Music and sound play a significant role in Donnelly’s work. In this exhibition, her fourth with the gallery, a looped recording of tinkling bells created an aural sculptural space; like the delicate nature of the four marble sculptures that made up the rest of the show, the sound had an ethereal quality – you could hear it, but the source from which it came was impossible to define. A horizontal black portoro sculpture (all works untitled, all 2010) lay low to the ground, propped up on blocks of unfinished wood, a columnar form carved into its centre. It faced a dusty-rose-coloured vertical work in travertine; in the quiet, wavelike din of bells that seemed as if they were coming closer and then receding, the space felt almost funereal – a quiet, peaceful scene.
Water and other elemental forms also inform Donnelly’s practice, and the four works incorporate scoured shapes like the crests and troughs of waves. In the back room, a three-metre-high quartzite work loomed over the otherwise empty space, accompanied by a black and white photograph of a wave that had not yet crested. The smooth, glasslike surface of the water spoke to the smooth surface of the quartzite, the textured bubbling of foam speaking to the eroded central section of the sculpture.
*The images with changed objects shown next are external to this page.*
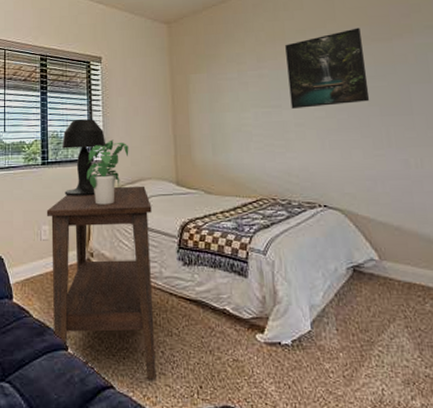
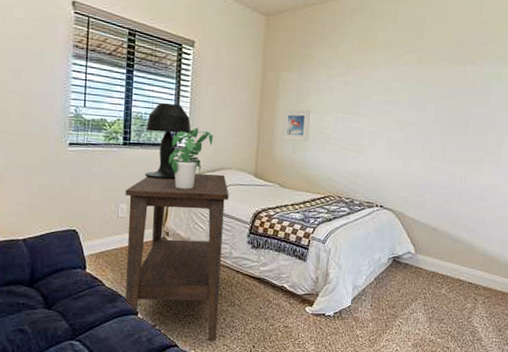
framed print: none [198,109,229,143] -> present [281,109,311,142]
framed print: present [285,27,370,109] -> none [369,48,442,119]

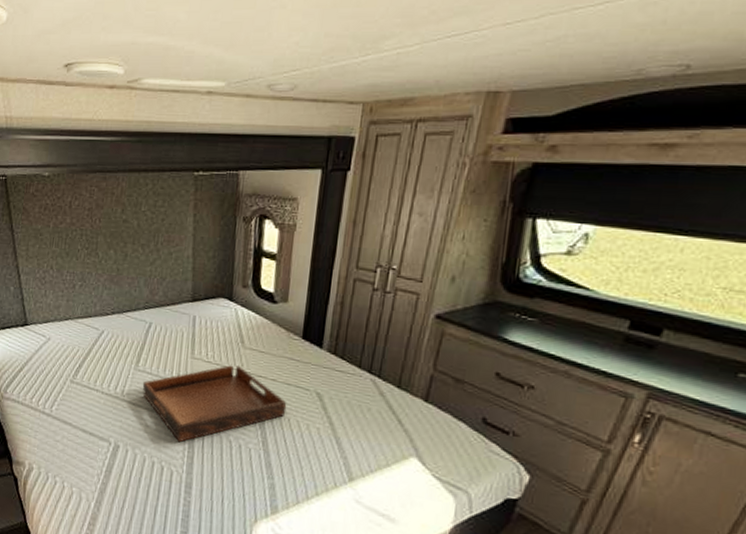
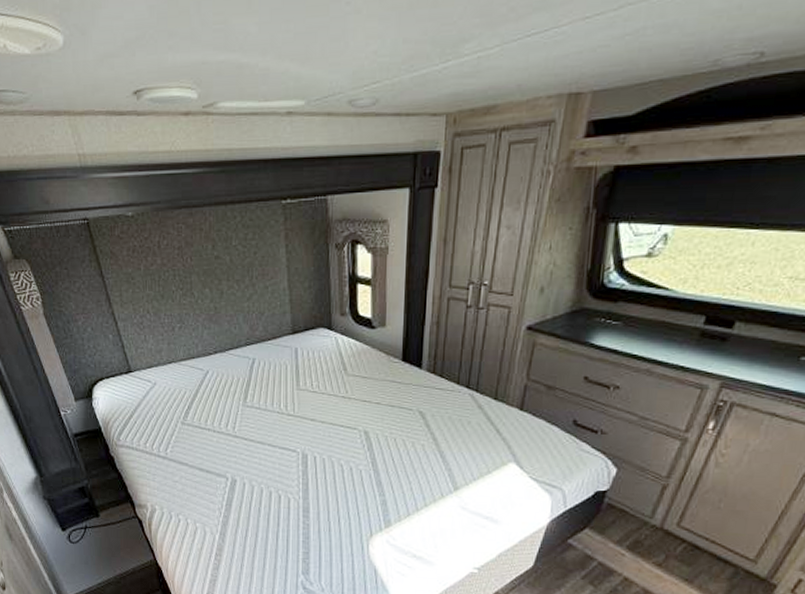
serving tray: present [142,365,287,443] -> none [252,393,392,471]

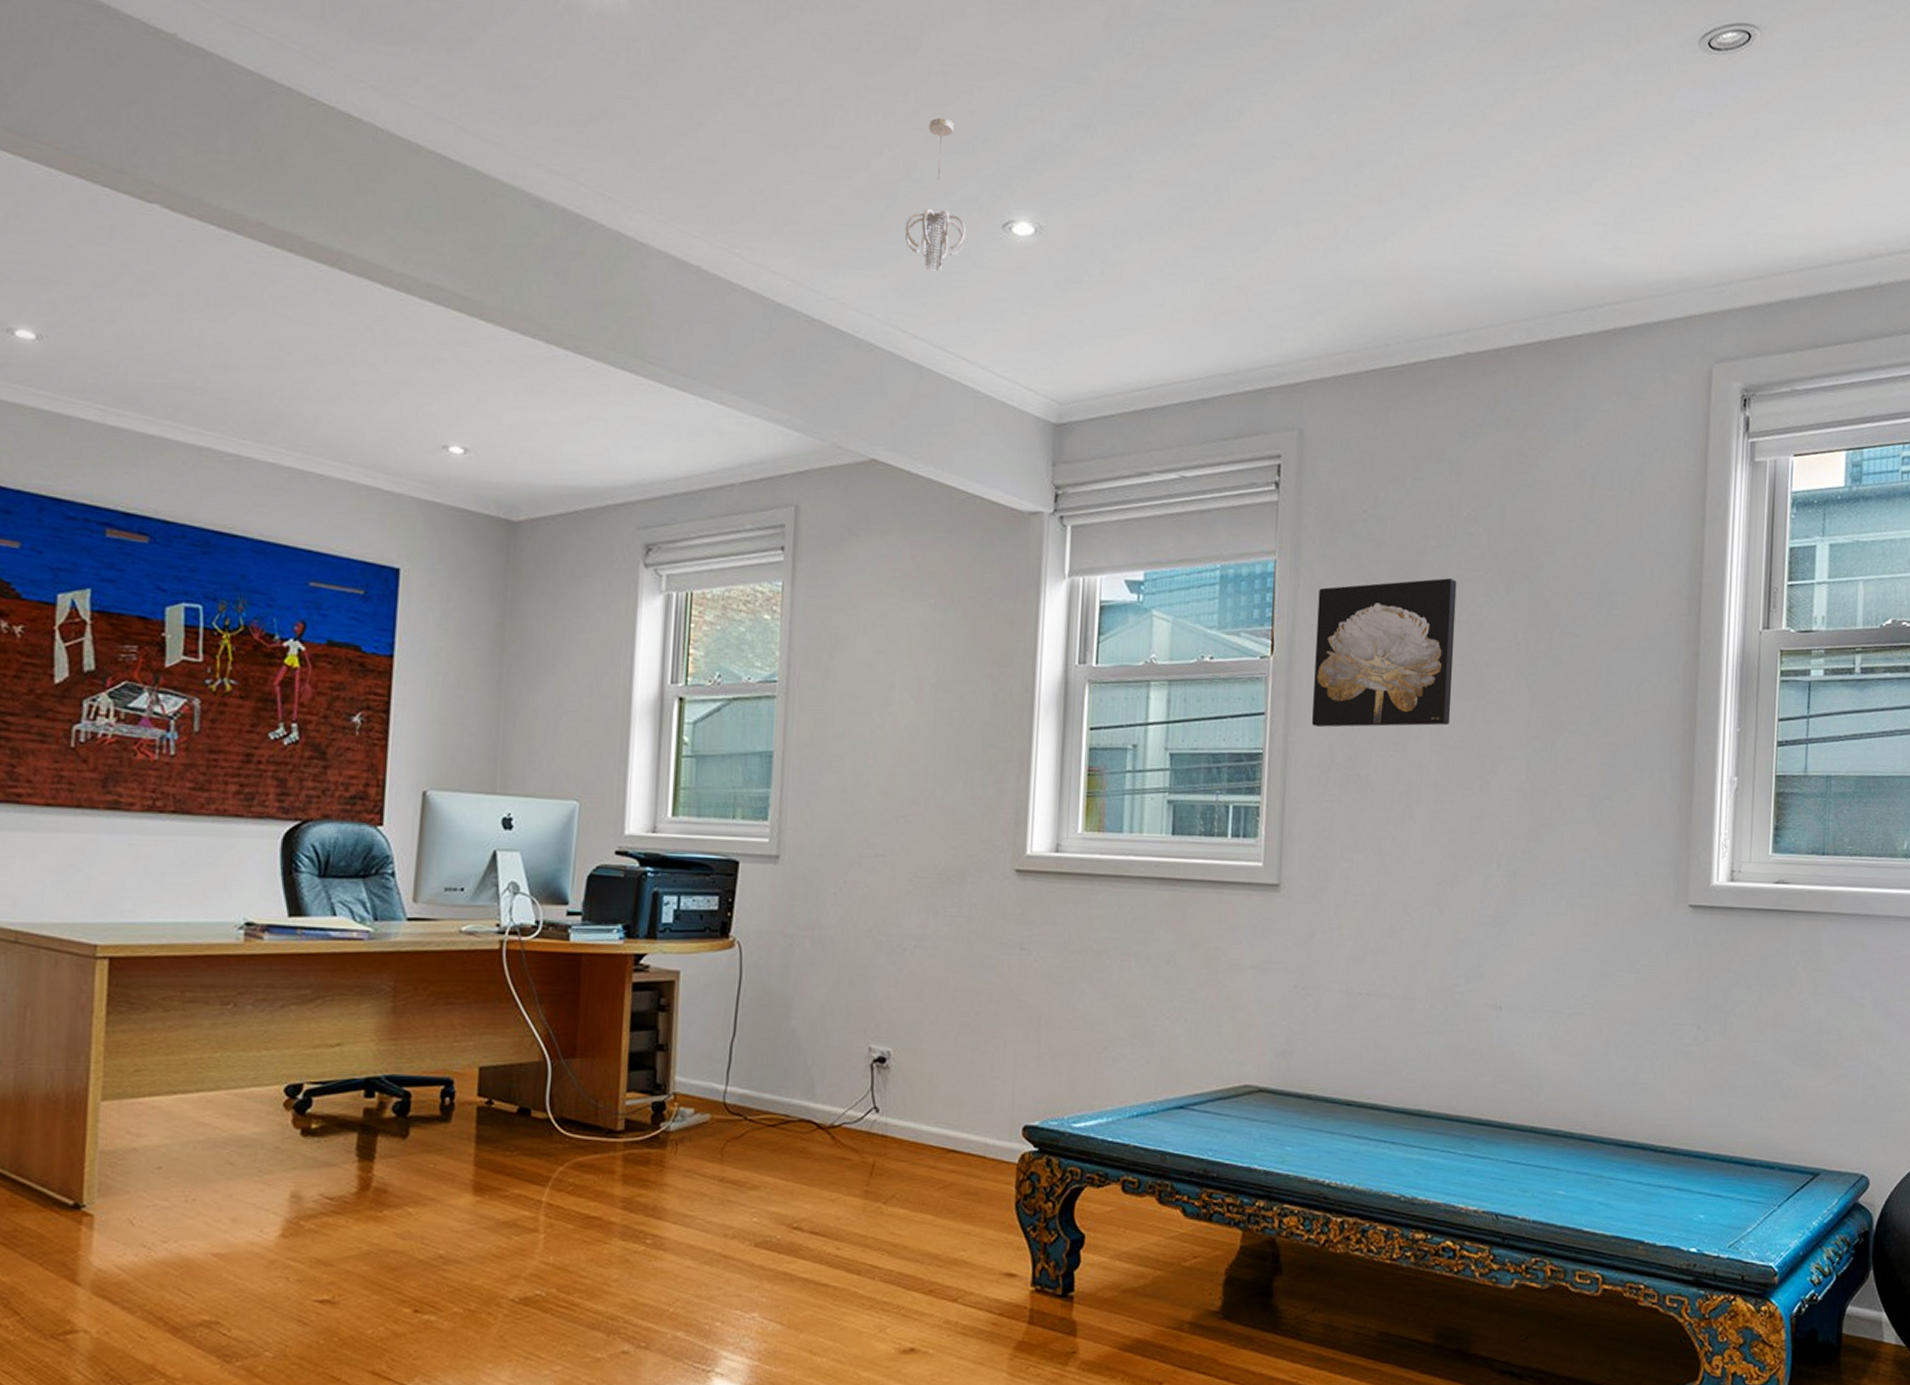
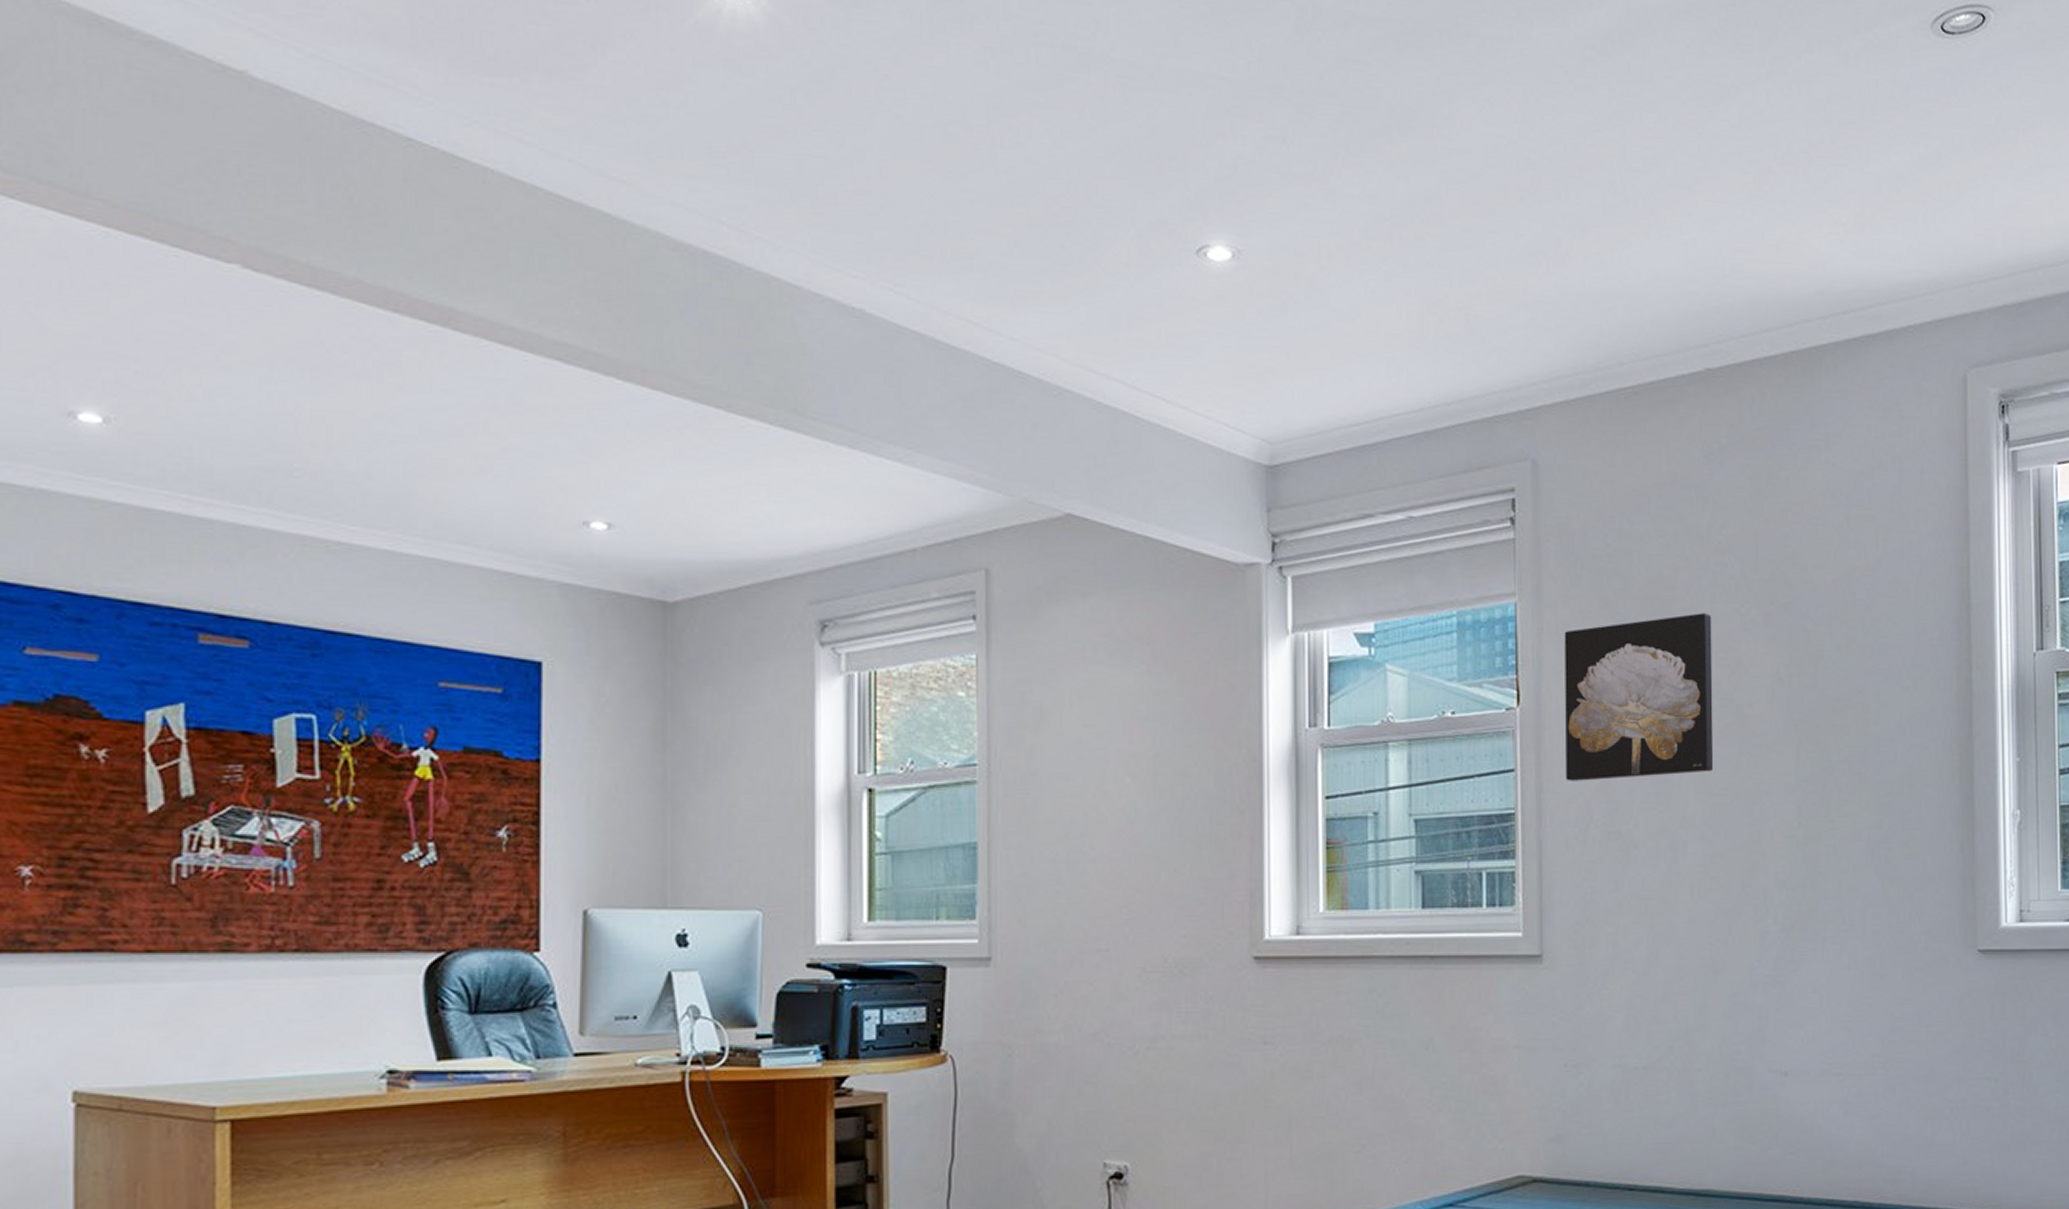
pendant light: present [905,117,966,271] -> none [1089,135,1156,304]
In Donnelly’s world, marble takes on a quality of lightness and delicateness. Through both the material as well as particular decorative embellishments, she evokes not only architecturally classical forms, but also an almost ‘generic’ feeling of antiquity. At the same time, her works appear to live outside any denoted time period: they seem timeworn but they feel current, even futuristic, all the same.
The character of the secretary has long played a part in Donnelly’s work (in her Q&A with Huberman, she expressed her fascination with the popular 1980s Italian television show Pronto Raffaella?, in which presenter Raffaella Carrà sits at a desk with an old rotary phone, answering her audience’s questions). In the front room of the gallery, The Secretary – an appropriated 1950s wooden desk – was a deceptive opener. Upon leaving the show, you feel somewhat betrayed by the work because it seems only tangentially related to the rest of the pieces. However you come to understand its role, The Secretary grounded the exhibition in a real time and place, serving as the portal between real life (the street, the gallery, the reception area, the desk) and Donnelly’s spiritual, perhaps mythical, interior space.